MUMBAI Bank of Baroda Ltd, India's second-biggest state-controlled lender by assets, expects the rate of growth in bad loans to slow in the coming financial year, a senior banker said on Tuesday.
Ashok Garg, an executive director, said the Bank of Baroda expects gross non-performing loans to total about 450 billion rupees ($6.7 billion) in the current year ending in March.
That would put the bank within the 50 billion rupees rise in bad loans that it had forecast for the current year, Garg said, adding that incremental bad loans in the next fiscal year would fall below these levels.
"We are hopeful next year should be a bit better," Garg told Reuters, referring to slippages or additional bad loans.
He said the bank had strengthened its credit monitoring and recovery processes and had a "strong" team on the ground chasing errant borrowers.
Altogether, Indian banks had a record $133 billion of restructured debt and bad loans as of last September, according to the Reserve Bank of India. The amount of soured loans surged last year after a clean-up order by the regulator brought more bad debt to light.

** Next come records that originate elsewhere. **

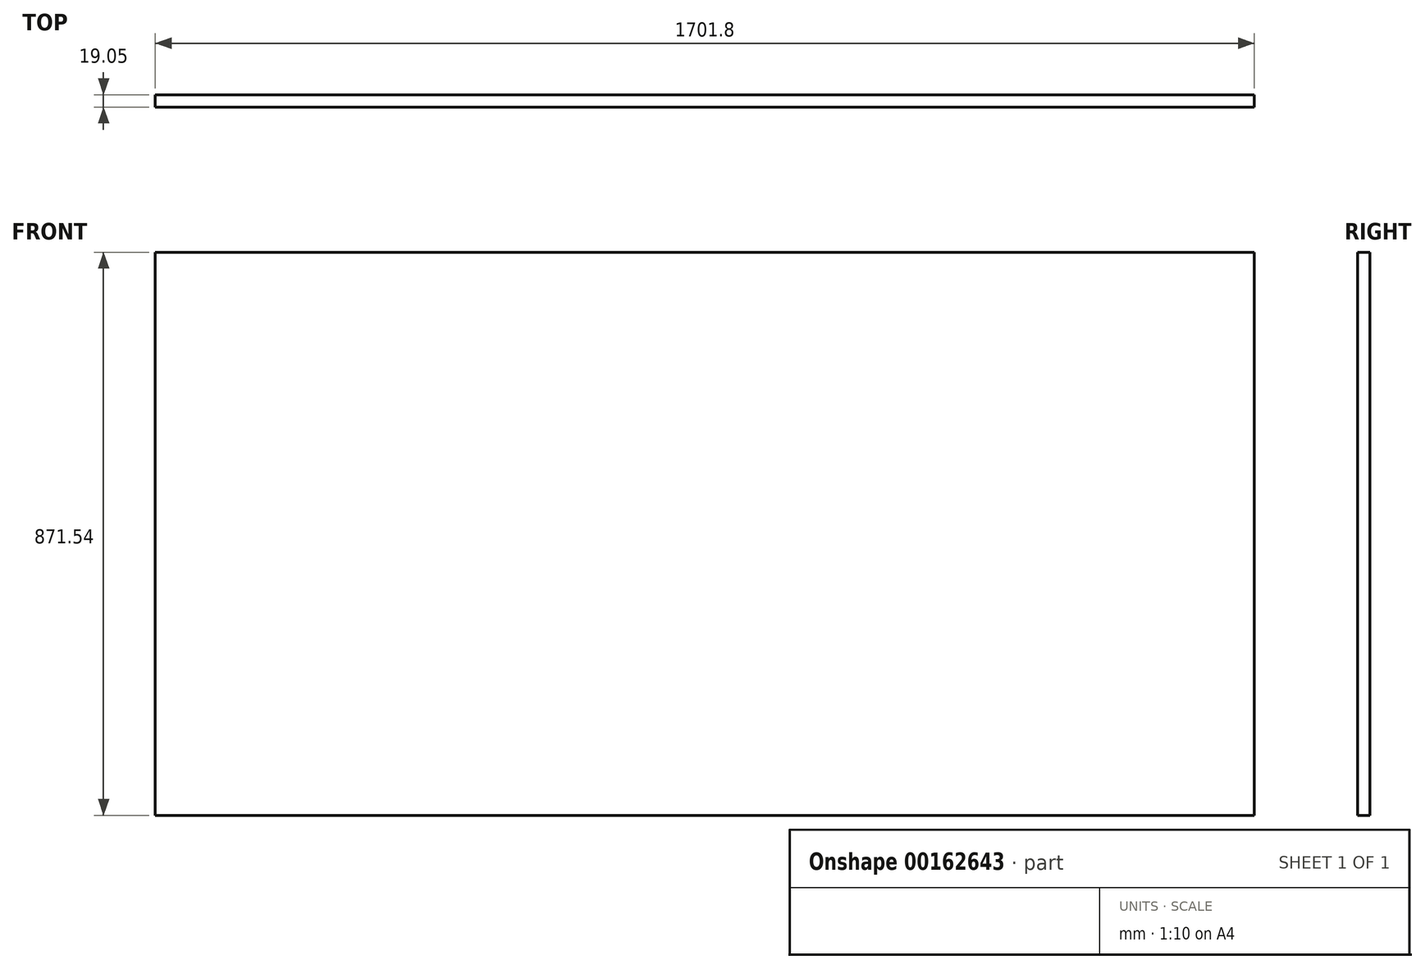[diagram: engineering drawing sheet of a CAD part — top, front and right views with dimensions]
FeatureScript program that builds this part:
annotation { "Feature Type Name" : "Feature", "Feature Type Description" : "" }
export const myFeature = defineFeature(function(context is Context, id is Id, definition is map)
    precondition{}
    {
        {
            var Q0;
            Q0=qCreatedBy(makeId("Front.planeOp"),FACE);
            var sketch = newSketch(context, id + "F0", { "sketchPlane" : qUnion([Q0])});
            skLineSegment(sketch, "E0.bottom", {"start": v(-837.26, 440.87) * mm, "end": v(864.54, 440.87) * mm});
            skLineSegment(sketch, "E0.top", {"start": v(-837.26, -430.67) * mm, "end": v(864.54, -430.67) * mm});
            skLineSegment(sketch, "E0.left", {"start": v(-837.26, 440.87) * mm, "end": v(-837.26, -430.67) * mm});
            skLineSegment(sketch, "E0.right", {"start": v(864.54, 440.87) * mm, "end": v(864.54, -430.67) * mm});
            skSolve(sketch);
        }
        {
            var Q0;
            Q0 = qSketchRegion(id + "F0", true);
            extrude(context, id + "F1", {"entities" : qUnion([Q0]), "depth" : 19.05 * mm});
        }
    });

Bank of Baroda also expects lending growth to gather pace going forward, Garg said, declining to give a specific forecast. The bank is confident it can raise more external capital if it needs to and it could also look at monetising some non-core investments, he said.
Bank of Baroda's investments include a stake in UTI Asset Management, which is preparing for an initial public offering. The bank is also selling a stake in National Stock Exchange, which is expected to list later this year.
At least five brokerage firms have downgraded Bank of Baroda's stock since it reported third-quarter earnings last Friday. Of 44 analysts covering the bank, 18 have a 'buy' or equivalent rating, while 13 have a 'sell' the stock, according to Thomson Reuters data.
The stock was little changed on Tuesday, having lost more than 10 percent a day earlier on earnings worries.